Читаем Замечательные чудаки и оригиналы полностью

В тридцатых годах текущего столетия в петербургском высшем обществе был известен офицер-моряк Б[уни]н[51], красавец собой, очень образованный, владевший свободно несколькими языками. Это был, что называется «душа общества»: он имел, кажется, все весёлые таланты, был забавный рассказчик, прекрасный музыкант на нескольких инструментах, комический актёр, редкий чревовещатель, очень искусно подражавший пению многих птиц, жужжанью пчелы, мухи, лаю собак, мяуканью кошки и проч. Где бы он ни появлялся, его неистощимая весёлость и таланты вносили всеобщий смех и веселье. Пел он превосходно как романсы, так и комические куплеты, ловко подражая немцам, евреям, англичанам; особенно хорош он был в роли пьяного англичанина. Все свои песни и рассказы он исполнял с художественной мимикой. Его густые черные волосы на голове отличались необыкновенной подвижностью и сползали, как парик, на лоб и на бока, стоило их только тронуть. Он мог свободно шевелить и своими ушами. В кругу своих приятелей он устроил тайное «Общество кавалеров пробки», все члены которого носили пробку в петлице сюртука. Заседания этого веселого общества происходили в доме известного богача Н[арышки]на[52], жившего в своем роскошном палаццо вблизи Исаакиевского собора. Члены этого общества садились между дам и пели известную застольную песню: «Поклонись сосед соседу, сосед любит пить вино, обними сосед соседа, сосед любит пить вино». После каждого припева по уставу исполнялось пропетое. Автор этой песни был Б[уни]н, и он же был гроссмейстер общества. В то время у разгулявшихся господ часто практиковалось под конец попойки хоронить мертвецки напившихся, и режиссером таких импровизированных похорон был всегда Б[уни]н, который костюмировал всех и учреждал кортеж. Опьяневшего до бесчувствия несли со свечами, с пением, все серьезные, и хоронили летом в сене, а зимою в сугробе снега. Б[уни]н впоследствии долго жил в Сибири, и по возвращении умер в Петербурге чуть ли не девяностолетним стариком в большой бедности. Любимой его страстью было в последние годы читать Библию и Иоанна Златоустаго, которого он знал чуть ли не наизусть. Родная сестра его[53] отличалась поэтическим талантом и писала стихи.

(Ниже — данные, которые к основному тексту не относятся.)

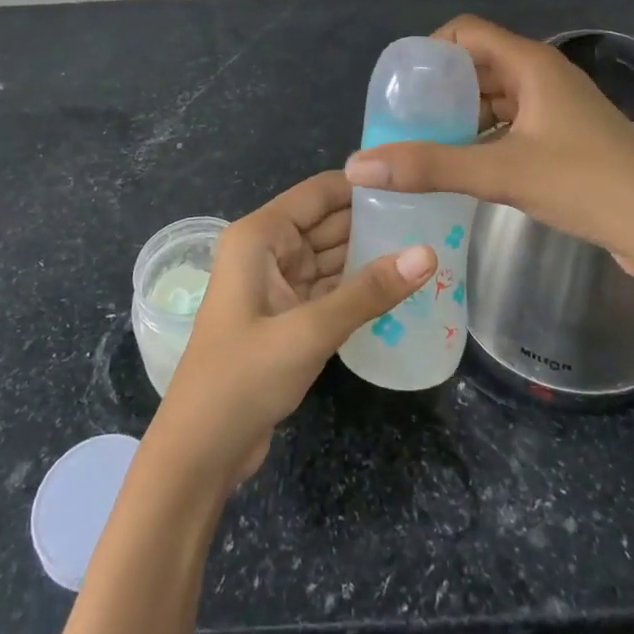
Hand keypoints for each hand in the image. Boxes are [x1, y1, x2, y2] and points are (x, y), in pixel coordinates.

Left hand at [151, 171, 435, 489]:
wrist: (201, 451)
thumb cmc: (244, 377)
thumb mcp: (309, 331)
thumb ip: (368, 292)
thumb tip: (428, 253)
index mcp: (260, 236)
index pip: (318, 193)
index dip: (363, 185)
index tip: (415, 183)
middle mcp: (267, 250)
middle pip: (327, 222)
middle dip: (374, 220)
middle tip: (433, 216)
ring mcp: (276, 284)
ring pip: (331, 257)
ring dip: (370, 254)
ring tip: (427, 244)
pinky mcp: (287, 317)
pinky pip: (328, 289)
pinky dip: (357, 288)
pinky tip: (399, 286)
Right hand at [342, 16, 633, 287]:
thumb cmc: (589, 187)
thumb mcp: (502, 173)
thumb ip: (430, 167)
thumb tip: (358, 166)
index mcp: (531, 64)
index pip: (466, 31)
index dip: (429, 49)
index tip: (399, 85)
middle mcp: (543, 75)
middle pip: (478, 63)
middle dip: (439, 87)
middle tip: (402, 120)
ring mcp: (557, 107)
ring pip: (495, 96)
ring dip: (460, 114)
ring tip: (423, 143)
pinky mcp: (565, 137)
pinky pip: (511, 123)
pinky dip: (483, 135)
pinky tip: (463, 165)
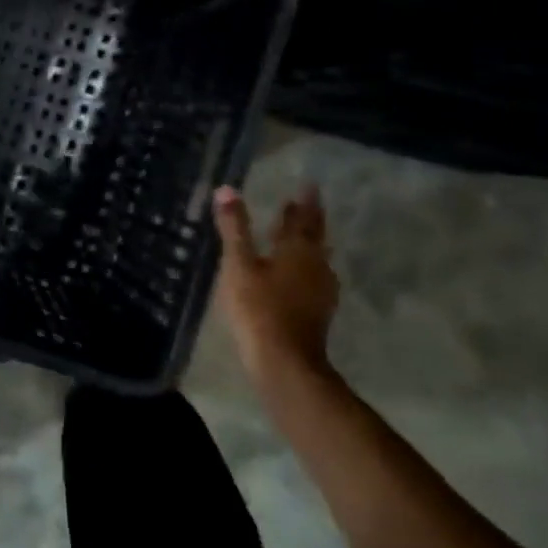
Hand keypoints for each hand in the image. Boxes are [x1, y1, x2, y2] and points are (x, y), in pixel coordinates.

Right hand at [212, 184, 339, 391]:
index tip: (308, 185)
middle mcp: (316, 266)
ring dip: (309, 243)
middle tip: (306, 203)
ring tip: (300, 234)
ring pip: (317, 258)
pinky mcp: (317, 311)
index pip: (302, 218)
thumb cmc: (258, 308)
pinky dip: (305, 266)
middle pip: (315, 236)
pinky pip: (314, 277)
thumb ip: (234, 228)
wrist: (285, 362)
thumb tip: (227, 189)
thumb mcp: (239, 265)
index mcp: (298, 250)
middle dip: (309, 219)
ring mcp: (320, 290)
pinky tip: (298, 274)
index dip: (303, 202)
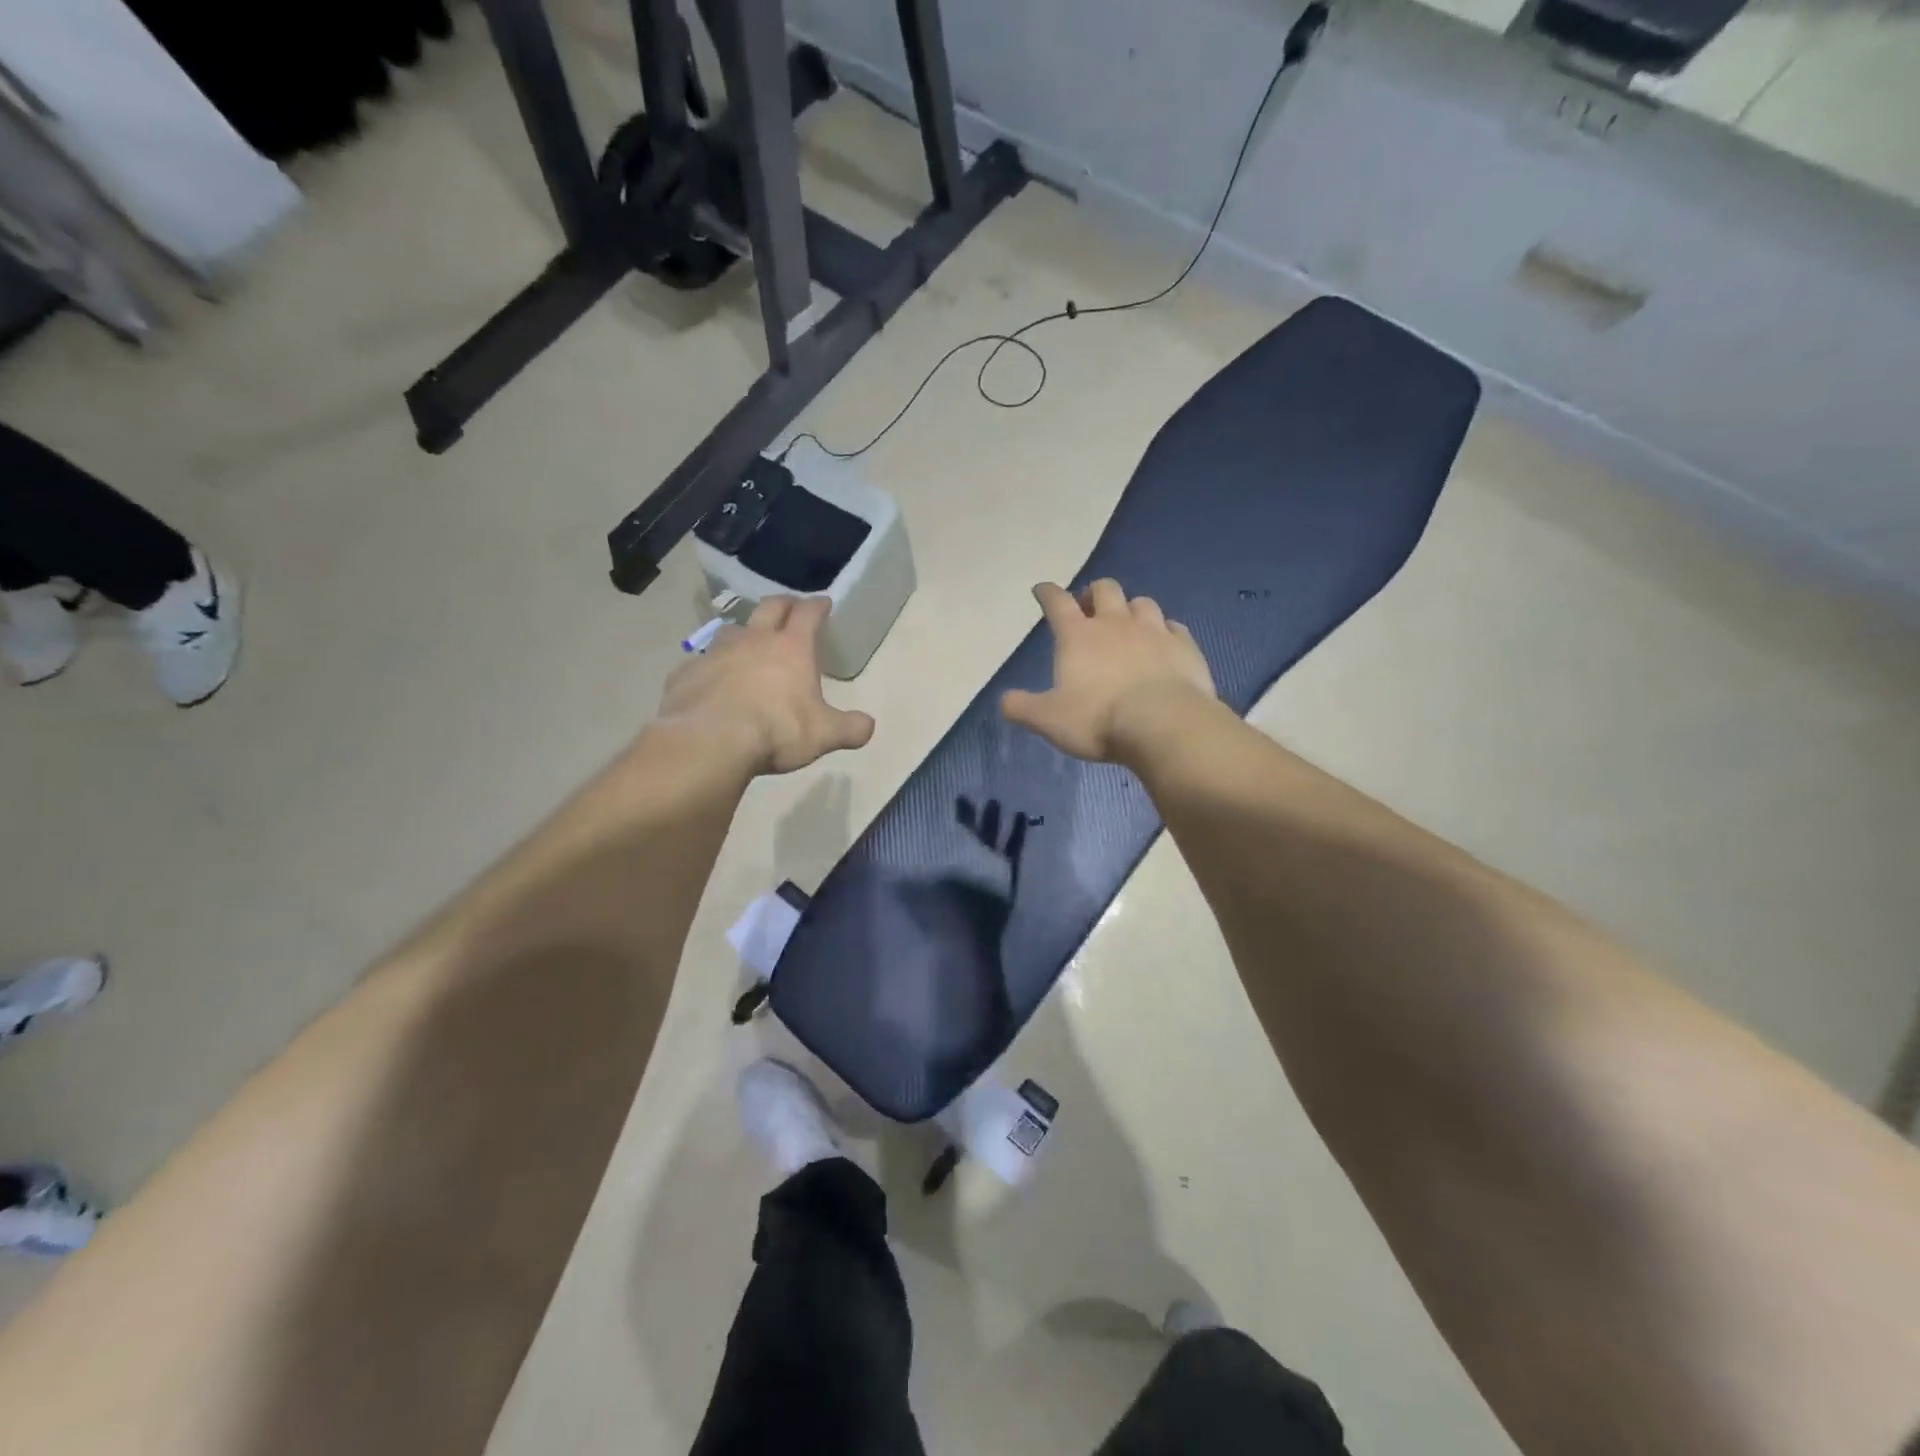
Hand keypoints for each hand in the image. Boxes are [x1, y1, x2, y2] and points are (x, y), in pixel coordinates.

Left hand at [657, 596, 874, 774]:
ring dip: (744, 633)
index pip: (808, 613)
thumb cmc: (776, 730)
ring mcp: (715, 653)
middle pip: (769, 607)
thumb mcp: (825, 735)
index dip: (818, 606)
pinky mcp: (686, 673)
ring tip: (748, 645)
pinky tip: (712, 683)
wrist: (709, 742)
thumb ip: (850, 728)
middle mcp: (753, 640)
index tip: (824, 603)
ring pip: (732, 631)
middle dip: (784, 604)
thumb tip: (867, 726)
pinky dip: (711, 668)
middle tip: (791, 609)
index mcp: (791, 648)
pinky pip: (700, 663)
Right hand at [1000, 579, 1216, 762]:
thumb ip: (1022, 708)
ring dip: (1131, 609)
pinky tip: (1164, 642)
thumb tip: (1004, 701)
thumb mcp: (1048, 720)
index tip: (1042, 591)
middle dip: (1093, 593)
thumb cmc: (1098, 719)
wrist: (1163, 725)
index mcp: (1078, 636)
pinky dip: (1165, 631)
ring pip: (1142, 603)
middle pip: (1104, 588)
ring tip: (1128, 624)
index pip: (1057, 602)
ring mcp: (1154, 631)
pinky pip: (1174, 627)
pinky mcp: (1184, 646)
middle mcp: (1115, 623)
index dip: (1047, 593)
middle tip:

В описываемые годы в Петербурге славился умом и отличной способностью писать превосходным слогом бумаги, в особенности проекты, некто К[ремповск]ий[54], человек небольшого роста, приземистый, толстенький, рябой, с чрезвычайно узким лбом и блестящими карими глазами. Он был сын сельского священника и долго служил в канцелярии начальника Главного Штаба, где в самое короткое время, благодаря своим замечательным талантам, достиг чина действительного статского советника, но вскоре был уволен в отставку и над ним учредили опеку. Он жил на Петербургской стороне в своем богатом доме. К нему нередко езживали за советами министры и значительные сановники, как, например, Е. Ф. Канкрин, А. И. Татищев, А. А. Аракчеев, баронет Виллие и многие другие. Он имел значительное состояние, хорошие экипажи, лошадей, но сам ходил всегда пешком, более чем в нищенском наряде. Под байковым сюртуком он надевал все свои ордена и вдобавок на груди носил нарамник еврейского первосвященника, называемый эфудом, с двенадцатью драгоценными камнями, которые символически изображали двенадцать колен Израиля. В его кабинете стены были окрашены в семь цветов, также и все вещи в его комнате были в количестве семи штук: семь свечей, семь стульев, семь столов и т. д. Он имел прислугою одну женщину-экономку, которая на него имела большое влияние и вмешивалась во все его дела, даже по службе, что, как говорили тогда, и послужило к выходу его из Штаба. Он умер в конце тридцатых годов и в духовном своем завещании назначил похоронить себя в гробе с изображением на нем двенадцати крестов. Несомненно, что он принадлежал к числу каких-то сектантов.